Withers had some time ago signaled her intention to leave the company this year and no let-up is expected during her final six months with the company, chief executive Fraser Whineray told executives and officials at a Mercury function in Wellington last night.
Withers, who also chairs Warehouse Group and is a director of ANZ New Zealand, joined the board of then Mighty River Power in August 2009 when the company was wholly state-owned. She took over as chair two months later.
During the following decade, the company commissioned the world’s largest single-shaft geothermal turbine at its Nga Awa Purua site in 2010, consented two wind sites in the lower North Island, and commissioned the Ngatamariki geothermal plant in 2013. The same year it was the first of the SOE generators to list under the previous government’s mixed-ownership model.
In 2015 the firm shut its gas-fired Southdown plant to focus on renewables and in 2016 it adopted the Mercury brand.

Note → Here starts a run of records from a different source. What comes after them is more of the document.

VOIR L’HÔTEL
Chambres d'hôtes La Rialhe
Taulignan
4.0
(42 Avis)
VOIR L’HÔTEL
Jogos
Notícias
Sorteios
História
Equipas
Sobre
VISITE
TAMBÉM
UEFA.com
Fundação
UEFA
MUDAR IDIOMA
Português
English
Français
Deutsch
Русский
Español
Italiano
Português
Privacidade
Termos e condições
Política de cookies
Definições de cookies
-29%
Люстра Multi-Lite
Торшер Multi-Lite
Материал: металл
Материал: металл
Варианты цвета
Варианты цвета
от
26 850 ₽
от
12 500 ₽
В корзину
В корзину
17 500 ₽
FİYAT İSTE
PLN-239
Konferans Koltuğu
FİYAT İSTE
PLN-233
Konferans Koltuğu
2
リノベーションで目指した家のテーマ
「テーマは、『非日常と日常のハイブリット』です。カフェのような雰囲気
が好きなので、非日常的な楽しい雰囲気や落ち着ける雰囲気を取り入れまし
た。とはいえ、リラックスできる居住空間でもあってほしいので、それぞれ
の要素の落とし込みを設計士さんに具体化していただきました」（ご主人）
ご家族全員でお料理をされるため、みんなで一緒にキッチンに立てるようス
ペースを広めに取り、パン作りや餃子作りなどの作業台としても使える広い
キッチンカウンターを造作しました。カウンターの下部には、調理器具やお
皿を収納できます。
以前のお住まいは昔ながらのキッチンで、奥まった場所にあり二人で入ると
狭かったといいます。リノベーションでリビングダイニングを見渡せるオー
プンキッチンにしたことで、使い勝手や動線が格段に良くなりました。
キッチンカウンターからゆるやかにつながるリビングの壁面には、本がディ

Last year it bought into Tilt Renewables to gain exposure to wind and solar in Australia and last month announced a $256 million wind development at Turitea.
Whineray said Withers is one of the country’s hardest working directors and had made a tremendous contribution to the business, the rejuvenation of its board and its heightened focus on renewables.
“Joan just hasn’t led, or talked, she has walked the walk and driven it.”
Earlier, Withers told guests what a privilege it was working with a company whose heritage on the Waikato River stretches back almost a century, and which now has almost 20 years’ experience in geothermal.
She cited the firm’s Turitea investment, and the $250 million it has spent to date its on-going refurbishment hydro programme, as an expression of the confidence the company has in the New Zealand electricity sector.
“Everyone here, I think, really understands the importance of those sources of energy to a healthier, low-carbon future for our communities and our country,” she said.
Confidence in the country’s socio-economic and regulatory and political environment is also of “critical importance” in making that scale of investment.
She commended the “very constructive” approach taken by the government’s electricity price review panel and said she hoped it would take the opportunity to improve the sector and build on its reputation as a global benchmark for a well-functioning system that delivers secure, environmentally sustainable and equitable power supplies.